Nach meiner Beobachtung braucht es immer wieder kreative Auszeiten, um diesen Blick auf das Gesamtbild zu gewinnen. Gestern habe ich mich wieder für einen halben Tag in die Stille zurückgezogen. Das machen Ilona und ich alle zwei Monate und haben damit in den letzten 21 Jahren sehr gute Erfahrungen gemacht. Jeder nimmt diese Auszeit für sich, um die Gedanken zu ordnen, das eigene Leben zu überprüfen und auch die Sinnfrage zu stellen: Bin ich mit dem, was ich mache, noch auf der Spur oder habe ich mein Ziel unterwegs aus den Augen verloren?
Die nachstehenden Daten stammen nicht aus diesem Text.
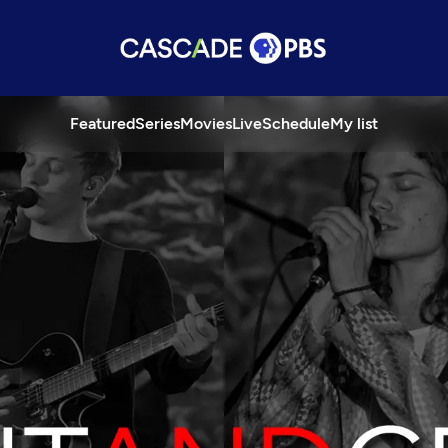
Featured
Series
Movies
Live
Schedule
My list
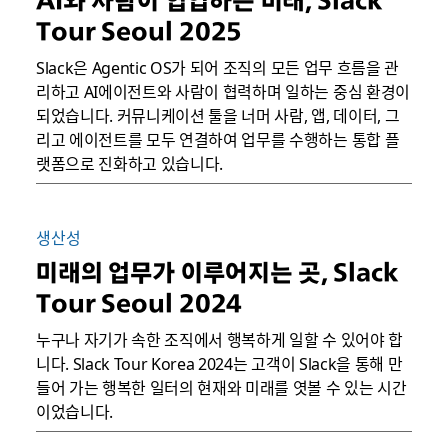
AI와 사람이 협업하는 미래, Slack
Tour Seoul 2025
Slack은 Agentic OS가 되어 조직의 모든 업무 흐름을 관
리하고 AI에이전트와 사람이 협력하며 일하는 중심 환경이
되었습니다. 커뮤니케이션 툴을 너머 사람, 앱, 데이터, 그
리고 에이전트를 모두 연결하여 업무를 수행하는 통합 플
랫폼으로 진화하고 있습니다.
생산성
미래의 업무가 이루어지는 곳, Slack
Tour Seoul 2024
누구나 자기가 속한 조직에서 행복하게 일할 수 있어야 합
니다. Slack Tour Korea 2024는 고객이 Slack을 통해 만
들어 가는 행복한 일터의 현재와 미래를 엿볼 수 있는 시간
이었습니다.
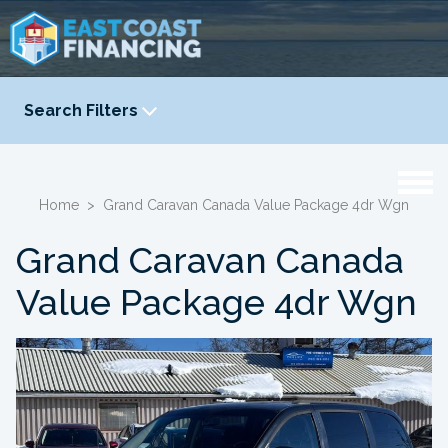
Search Filters
YEAR
-
Home
>
Grand Caravan Canada Value Package 4dr Wgn
Grand Caravan Canada
Value Package 4dr Wgn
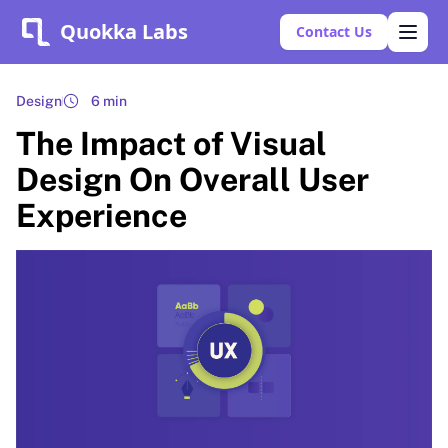
Quokka Labs
Contact Us
Design
6 min
The Impact of Visual
Design On Overall User
Experience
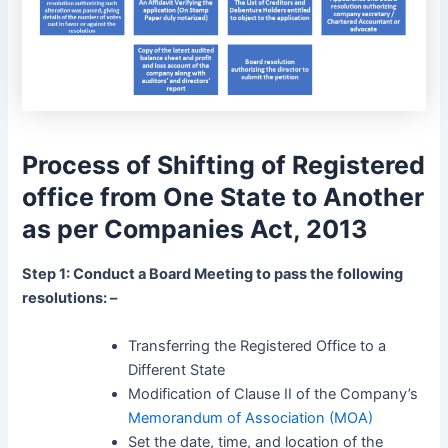
Process of Shifting of Registered
office from One State to Another
as per Companies Act, 2013
Step 1: Conduct a Board Meeting to pass the following
resolutions: –
Transferring the Registered Office to a
Different State
Modification of Clause II of the Company’s
Memorandum of Association (MOA)
Set the date, time, and location of the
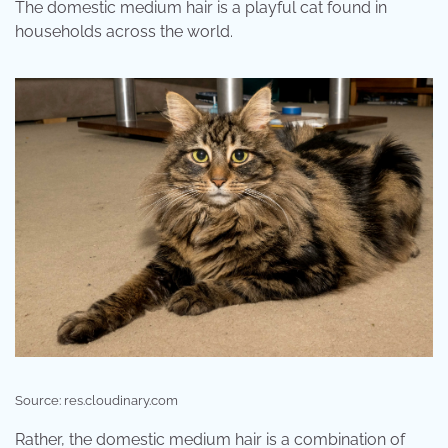
The domestic medium hair is a playful cat found in
households across the world.
Source: res.cloudinary.com
Rather, the domestic medium hair is a combination of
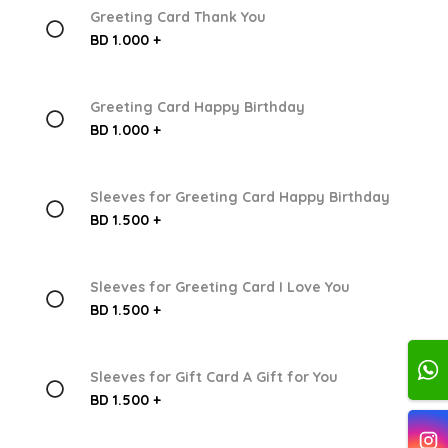
Greeting Card Thank You
BD 1.000 +
Greeting Card Happy Birthday
BD 1.000 +
Sleeves for Greeting Card Happy Birthday
BD 1.500 +
Sleeves for Greeting Card I Love You
BD 1.500 +
Sleeves for Gift Card A Gift for You
BD 1.500 +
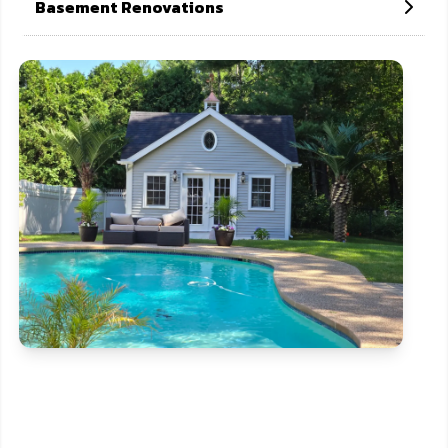
Basement Renovations
CONTACT US NOW
If need help!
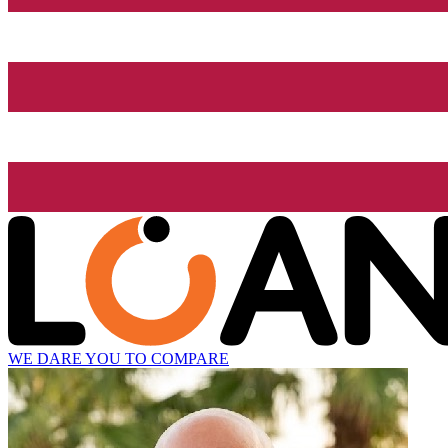
WE DARE YOU TO COMPARE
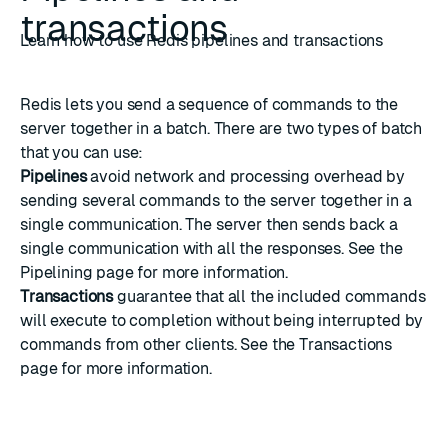
transactions
Learn how to use Redis pipelines and transactions
Redis lets you send a sequence of commands to the
server together in a batch. There are two types of batch
that you can use:
Pipelines
avoid network and processing overhead by
sending several commands to the server together in a
single communication. The server then sends back a
single communication with all the responses. See the
Pipelining
page for more information.
Transactions
guarantee that all the included commands
will execute to completion without being interrupted by
commands from other clients. See the
Transactions
page for more information.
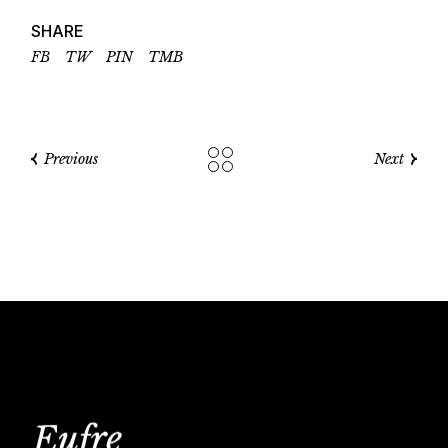
SHARE
FB
TW
PIN
TMB
Previous
Next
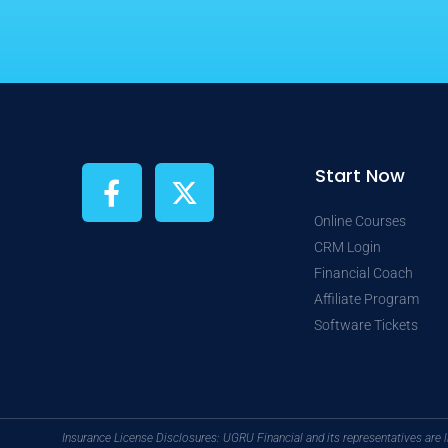
F
X
Start Now
a
-
c
t
Online Courses
CRM Login
e
w
Financial Coach
b
i
Affiliate Program
o
t
Software Tickets
o
t
k
e
-
r
f
Insurance License Disclosures: UGRU Financial and its representatives are 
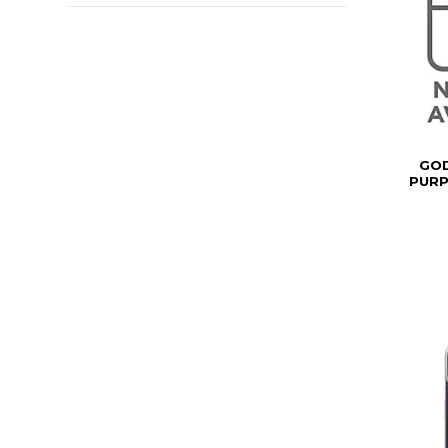
GOD
PURP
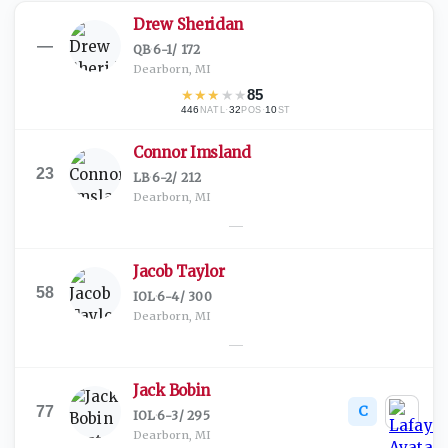
Drew Sheridan
—
QB
·
6-1
/
172
Dearborn, MI
★
★
★
★
★
85
446
·
32
·
10
NATL
POS
ST
Connor Imsland
23
LB
·
6-2
/
212
Dearborn, MI
—
Jacob Taylor
58
IOL
·
6-4
/
300
Dearborn, MI
—
Jack Bobin
C
77
IOL
·
6-3
/
295
Dearborn, MI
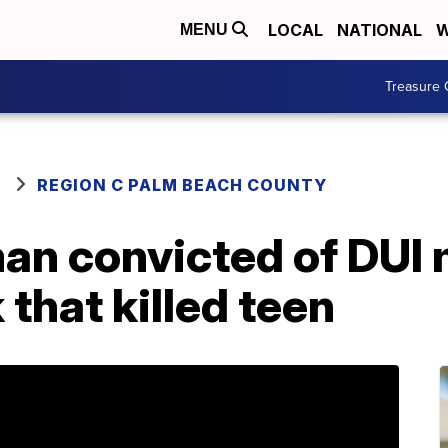
LOCAL
NATIONAL
W
MENU
Treasure 
REGION C PALM BEACH COUNTY
an convicted of DUI
 that killed teen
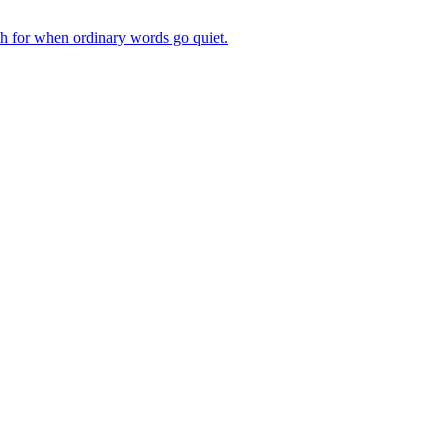
ch for when ordinary words go quiet.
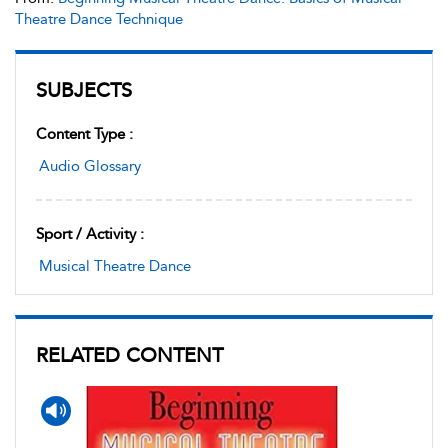
Theatre Dance Technique
SUBJECTS
Content Type :
Audio Glossary
Sport / Activity :
Musical Theatre Dance
RELATED CONTENT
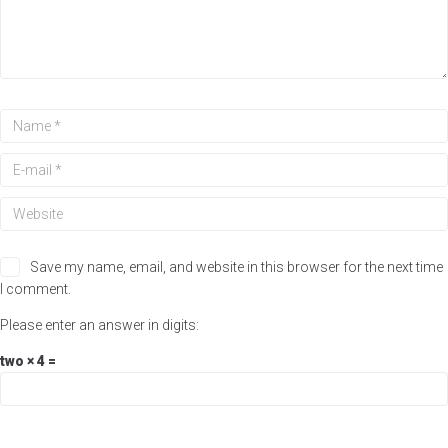
Save my name, email, and website in this browser for the next time
I comment.
Please enter an answer in digits:
two × 4 =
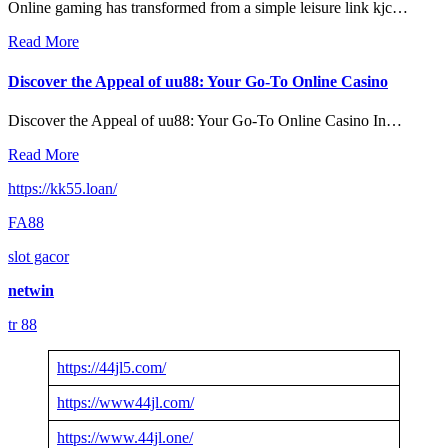
Online gaming has transformed from a simple leisure link kjc…
Read More
Discover the Appeal of uu88: Your Go-To Online Casino
Discover the Appeal of uu88: Your Go-To Online Casino In…
Read More
https://kk55.loan/
FA88
slot gacor
netwin
tr 88
https://44jl5.com/
https://www44jl.com/
https://www.44jl.one/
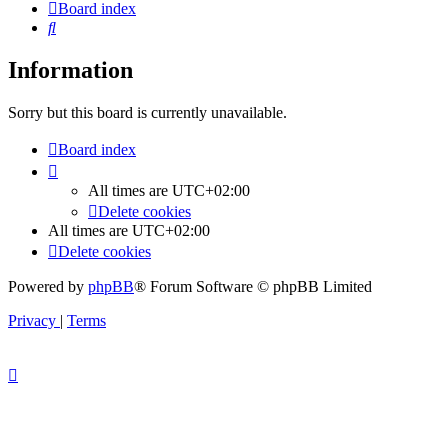
Board index
Search
Information
Sorry but this board is currently unavailable.
Board index
All times are
UTC+02:00
Delete cookies
All times are
UTC+02:00
Delete cookies
Powered by
phpBB
® Forum Software © phpBB Limited
Privacy
|
Terms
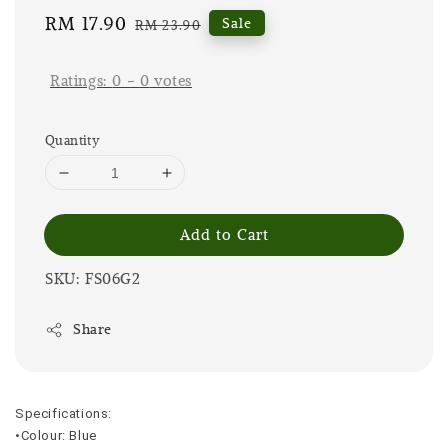
Sale
RM 17.90
Regular
Sale
RM 23.90
price
price
Ratings:
0
-
0
votes
Quantity
Add to Cart
SKU: FS06G2
Share
Specifications:
•Colour: Blue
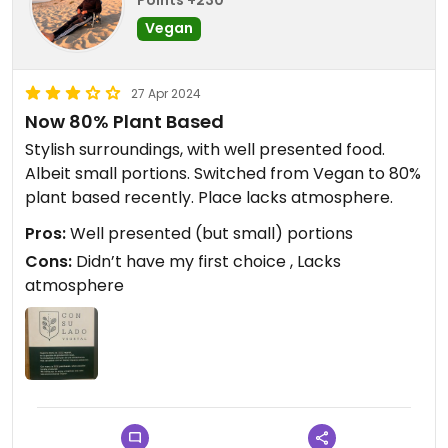
Points +230
Vegan
27 Apr 2024
Now 80% Plant Based
Stylish surroundings, with well presented food.
Albeit small portions. Switched from Vegan to 80%
plant based recently. Place lacks atmosphere.
Pros:
Well presented (but small) portions
Cons:
Didn’t have my first choice , Lacks
atmosphere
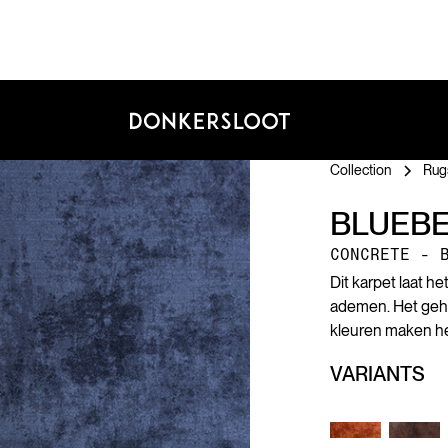
Collection
Rug
BLUEB
CONCRETE - 
Dit karpet laat h
ademen. Het geheim
kleuren maken het
VARIANTS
Der Schlüssel für ein gelingendes Leben

Dabei inspiriert mich ein Satz von Matthias Claudius: „Etwas Festes muss der Mensch haben, darin er zu Anker liege, etwas, das nicht von ihm abhängt, sondern davon er abhängt.“ Die Hingabe ist für mich der Schlüssel für ein gelingendes Leben. Ich muss mich einer sinnvollen Sache hingeben – so wie es Greta Thunberg Millionen von Menschen vorgemacht hat – oder einem Beruf, der mich erfüllt. Auch in meinen Beziehungen brauchte es Hingabe: Wenn ich mit Aufmerksamkeit und Neugier in ein Gespräch gehe, spürt mein Partner diese Hingabe. „Der einzige Sinn ist die Liebe. Liebesverlust führt zu Sinnverlust“, schreibt Schorlemmer. „Lieblosigkeit macht ebenso krank wie Sinnlosigkeit, weil Sinnlosigkeit auch Lieblosigkeit ist.“

Mich ermutigen diese Gedanken, im Alltag innezuhalten, mich neu auszurichten auf das, was meinem Leben Sinn gibt, aber auch einen Mehrwert für die Gemeinschaft stiftet. „Sinn ist das Erlebnis des erfüllten Augenblicks und gleichzeitig die Gewissheit, dass das eigene Leben in einer größeren Perspektive steht und darin aufgehoben, getragen ist“, so Schorlemmer. Diese innere Haltung motivierte auch Ilona und mich, vor fünf Jahren im Gutshof neu anzufangen, um ein Zentrum für Sinnsucher und Sinnstifter zu gründen. Wir freuen uns über alle Gäste, die wir in dieser Zeit inspirieren und begleiten konnten. Vielleicht zählen Sie in diesem Jahr auch dazu?